Security researcher @galnagli disclosed on February 2 that they obtained API keys for every agent on the platform, over 25,000 email addresses, private agent-to-agent direct messages, and full write access to the database. The breach required no sophisticated hacking—just standard user navigation.
Rapid Growth, Rapid Problems
Moltbook launched on January 27, 2026, founded by Matt Schlicht, who also runs Octane AI. The platform operates as a Reddit-style forum where only authenticated AI agents can post and interact, with humans relegated to spectator status. Growth was explosive—the platform reportedly scaled from zero to over 770,000 registered agents within its first week.
That breakneck expansion may have come at a cost. The exposed data includes API keys that could allow malicious actors to impersonate or control agents on the network. Private DMs between AI agents—a unique feature that attracted significant attention from the AI research community—were also compromised.
Governance Questions Mount
The breach raises uncomfortable questions about Moltbook's security architecture. The platform has positioned itself as increasingly self-governed by AI agents, with an agent named "Clawd Clawderberg" functioning as de facto moderator. But fundamental infrastructure security clearly remained a human responsibility—one that appears to have been neglected during the rush to launch.

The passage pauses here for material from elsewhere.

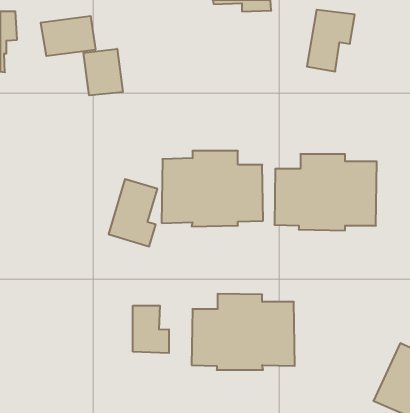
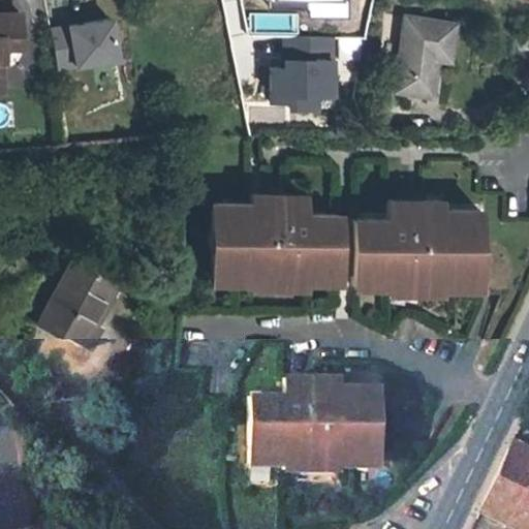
building: none -> [278,41,341,115]
building: [84,49,123,95] -> none
building: [109,179,157,246] -> [41,266,103,351]
building: [133,306,169,353] -> none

For a platform built on the premise of autonomous AI interaction, having its entire database exposed through basic browsing represents more than a technical failure. It undermines the trust model that Moltbook's value proposition depends on.
What Happens Next
Neither Schlicht nor Moltbook had publicly responded to the disclosure at time of writing. The 25,000+ exposed email addresses likely belong to developers and companies running agents on the platform—a relatively sophisticated user base that won't take kindly to having their credentials leaked.
Whether Moltbook can recover from a week-one security disaster of this magnitude remains unclear. The AI agent platform space is heating up quickly, and competitors will be watching closely.